Bill to allow marijuana resentencing killed by GOP lawmakers
RICHMOND, Va. (AP) — A Republican-led panel of Virginia House members on Monday blocked a bill that would have allowed people incarcerated or on probation for marijuana-related crimes to ask a court for a modified sentence.
A bill sponsored by Democratic Sen. Scott Surovell was shot down by 12 Republicans in the House Appropriations Committee in a straight party-line vote, with 10 Democrats supporting it. There was little discussion on the bill, with the exception of Vice Chairman Republican Del. Terry Austin saying he would vote to kill it because its total costs and impact were unclear.
The bill would have allowed about 596 people now incarcerated for marijuana-related felonies to apply for resentencing by the court that sentenced them. Another 78 people who had their sentences on other crimes enhanced because of a previous marijuana conviction would have been allowed to apply to the Virginia Parole Board for resentencing.
The defeat of the bill comes almost a year after the legislature — then fully controlled by Democrats — voted to legalize adult possession of recreational marijuana and to establish a legal market so that retail sales could begin in 2024.
Last week, a Republican-led subcommittee blocked a bill that would have allowed limited retail sales to begin later this year.
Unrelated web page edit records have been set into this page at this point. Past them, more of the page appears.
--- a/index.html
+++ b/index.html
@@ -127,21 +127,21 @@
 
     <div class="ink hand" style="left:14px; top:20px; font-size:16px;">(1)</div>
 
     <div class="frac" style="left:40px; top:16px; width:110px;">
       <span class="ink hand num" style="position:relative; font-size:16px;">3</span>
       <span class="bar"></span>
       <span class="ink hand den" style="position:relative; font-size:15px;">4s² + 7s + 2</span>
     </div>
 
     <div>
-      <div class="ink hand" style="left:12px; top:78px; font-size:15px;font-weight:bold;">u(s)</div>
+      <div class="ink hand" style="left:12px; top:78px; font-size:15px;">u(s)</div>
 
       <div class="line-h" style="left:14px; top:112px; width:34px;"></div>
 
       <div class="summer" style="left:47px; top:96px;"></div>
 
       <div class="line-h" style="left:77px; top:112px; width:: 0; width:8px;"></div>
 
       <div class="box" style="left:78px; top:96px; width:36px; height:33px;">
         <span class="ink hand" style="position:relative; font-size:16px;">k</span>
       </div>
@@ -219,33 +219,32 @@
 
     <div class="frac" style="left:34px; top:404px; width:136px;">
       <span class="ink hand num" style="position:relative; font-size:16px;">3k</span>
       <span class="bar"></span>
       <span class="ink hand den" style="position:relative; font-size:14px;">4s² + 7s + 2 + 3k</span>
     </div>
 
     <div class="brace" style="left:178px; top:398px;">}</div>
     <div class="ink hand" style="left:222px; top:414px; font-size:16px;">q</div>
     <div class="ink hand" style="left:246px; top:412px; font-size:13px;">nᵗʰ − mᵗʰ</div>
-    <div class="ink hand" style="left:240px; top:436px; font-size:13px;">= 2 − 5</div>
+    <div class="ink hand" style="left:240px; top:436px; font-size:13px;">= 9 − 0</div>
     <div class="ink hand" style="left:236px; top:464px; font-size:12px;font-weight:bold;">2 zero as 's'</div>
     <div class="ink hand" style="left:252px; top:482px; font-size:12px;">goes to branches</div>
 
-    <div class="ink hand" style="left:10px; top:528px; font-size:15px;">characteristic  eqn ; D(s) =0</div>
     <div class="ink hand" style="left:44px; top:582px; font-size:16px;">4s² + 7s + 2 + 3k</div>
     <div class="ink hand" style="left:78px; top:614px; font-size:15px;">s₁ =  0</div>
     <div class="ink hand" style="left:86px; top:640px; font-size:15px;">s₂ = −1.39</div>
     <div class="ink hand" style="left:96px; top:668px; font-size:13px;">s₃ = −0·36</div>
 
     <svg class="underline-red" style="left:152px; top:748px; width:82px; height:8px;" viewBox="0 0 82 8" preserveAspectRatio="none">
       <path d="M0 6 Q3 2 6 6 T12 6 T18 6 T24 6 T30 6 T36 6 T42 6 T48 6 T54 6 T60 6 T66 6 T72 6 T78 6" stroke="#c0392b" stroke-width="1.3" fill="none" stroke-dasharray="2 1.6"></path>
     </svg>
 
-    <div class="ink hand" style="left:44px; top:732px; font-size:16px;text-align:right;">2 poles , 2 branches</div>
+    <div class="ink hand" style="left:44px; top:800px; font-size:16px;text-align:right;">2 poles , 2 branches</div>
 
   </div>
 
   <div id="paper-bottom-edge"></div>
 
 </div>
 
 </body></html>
On a 5-3 party-line vote, the subcommittee voted to continue to 2023 the measure that had cleared the Democrat-controlled Senate earlier this month, effectively defeating it.
Surovell told the committee that many of the people now serving prison terms for marijuana crimes would likely not have received those sentences today, with possession of small amounts now legal in Virginia as the state moves toward opening a retail market.
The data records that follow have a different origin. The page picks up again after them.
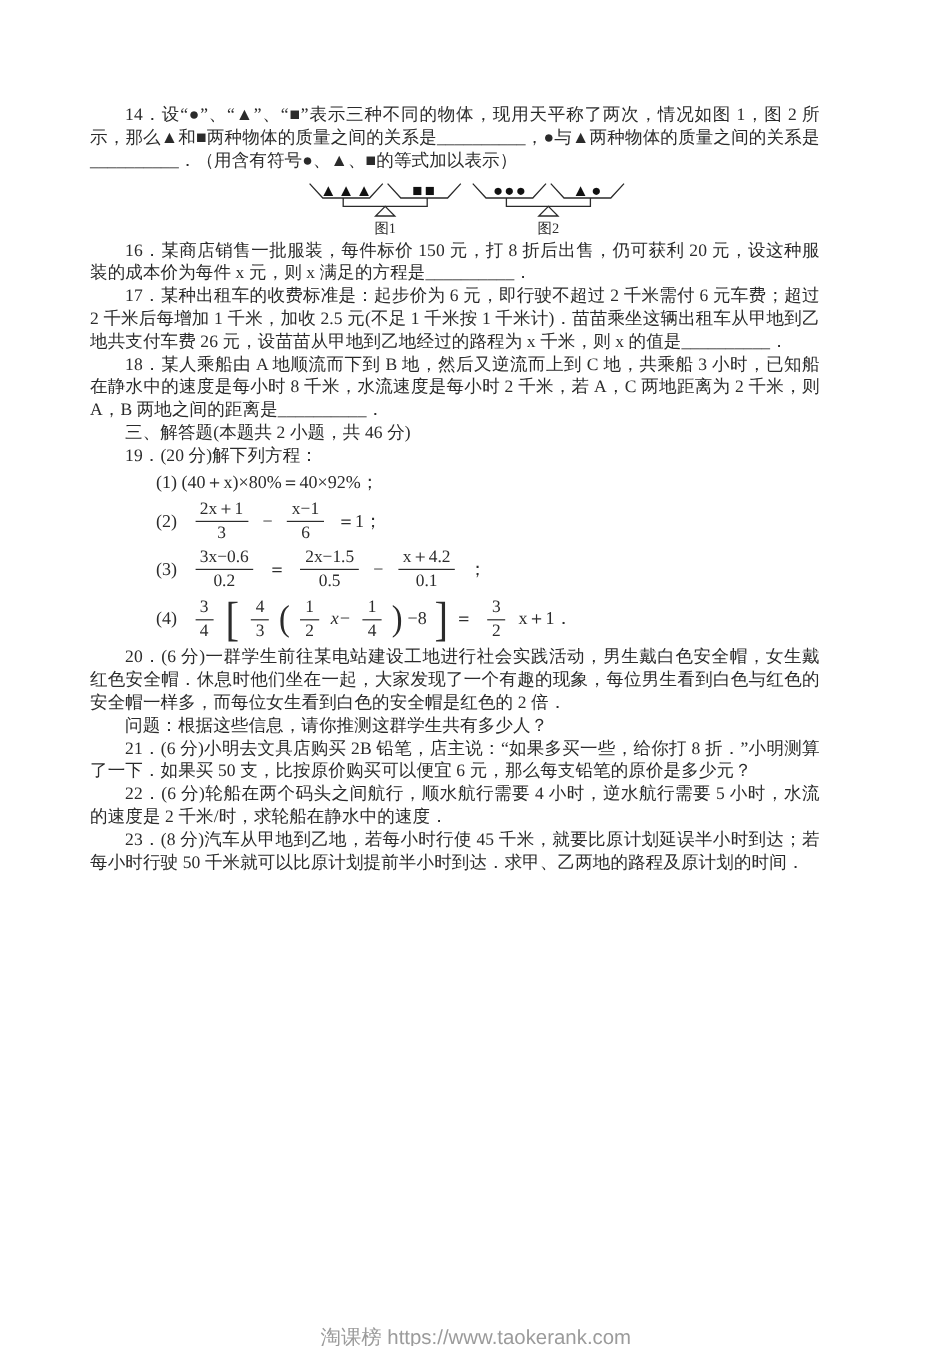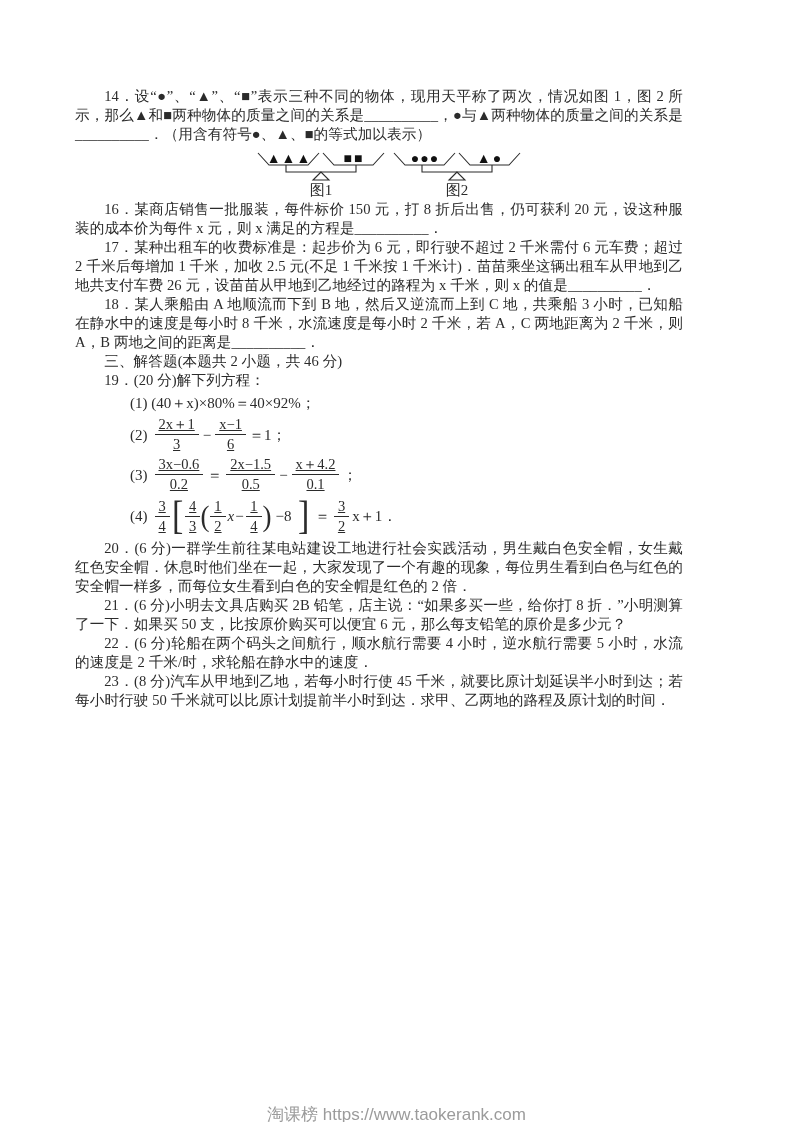--- a/index.html
+++ b/index.html
@@ -26,21 +26,21 @@
   }
   
   .figrow {
     display: flex;
     gap: 4px;
     margin: 5px 0 2px 180px;
   }
   .fig svg { display: block; }
   .figlabel {
     text-align: center;
-    font-size: 15px;
+    font-size: 12px;
     line-height: 16px;
     margin-top: 1px;
   }
   
   .eq {
     display: flex;
     align-items: center;
     margin: 3px 0 3px 55px;
     font-size: 15px;
     line-height: 20px;
@@ -48,22 +48,21 @@
   .eq .lbl { margin-right: 7px; }
   .eq .op  { margin: 0 4px; }
   .eq .tail{ margin-left: 3px; }
   .eq .var { font-style: italic; margin: 0 2px; }
   .frac {
     display: inline-flex;
     flex-direction: column;
     align-items: center;
     font-size: 14.5px;
     line-height: 17px;
-    margin: 0 0;
-    text-decoration: underline;
+    margin: 0 8px;
   }
   .frac .num { border-bottom: 1px solid #2b2b2b; padding: 0 4px 1px; }
   .frac .den { padding-top: 1px; }
   .bigbr {
     font-size: 40px;
     font-weight: 300;
     line-height: 40px;
     transform: scaleX(0.85);
     margin: 0 1px;
   }
@@ -185,20 +184,21 @@
     <span class="bigbr">]</span>
     <span class="op">＝</span>
     <span class="frac">
         <span class="num">3</span>
         <span class="den">2</span>
       </span>
     <span class="tail">x＋1．</span>
   </div>
 
   <p class="p">20．(6 分)一群学生前往某电站建设工地进行社会实践活动，男生戴白色安全帽，女生戴红色安全帽．休息时他们坐在一起，大家发现了一个有趣的现象，每位男生看到白色与红色的安全帽一样多，而每位女生看到白色的安全帽是红色的 2 倍．</p>
+  <p class="p">问题：根据这些信息，请你推测这群学生共有多少人？</p>
   <p class="p">21．(6 分)小明去文具店购买 2B 铅笔，店主说：“如果多买一些，给你打 8 折．”小明测算了一下．如果买 50 支，比按原价购买可以便宜 6 元，那么每支铅笔的原价是多少元？</p>
   <p class="p">22．(6 分)轮船在两个码头之间航行，顺水航行需要 4 小时，逆水航行需要 5 小时，水流的速度是 2 千米/时，求轮船在静水中的速度．</p>
   <p class="p">23．(8 分)汽车从甲地到乙地，若每小时行使 45 千米，就要比原计划延误半小时到达；若每小时行驶 50 千米就可以比原计划提前半小时到达．求甲、乙两地的路程及原计划的时间．</p>
 
 </div>
 
 <div class="footer">
   <span>淘课榜 https://www.taokerank.com</span>
 </div>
“A lot of people were counting on it,” he said of the bill.
After the vote, Surovell said he believes Republicans defeated the bill so they could use it as leverage to get something from Democrats when the larger bill on retail sales is debated again next year.
“The Republican caucus is kind of in a pretzel on this whole issue, on marijuana,” Surovell said.
“This (bill) has absolutely nothing to do with retail sales, so it’s really disappointing to me that 600 people’s lives are in the balance, 600 people’s freedom is in the balance, and we are going to use that as a bargaining chip,” he said.
Surovell said he plans to reintroduce the legislation next year.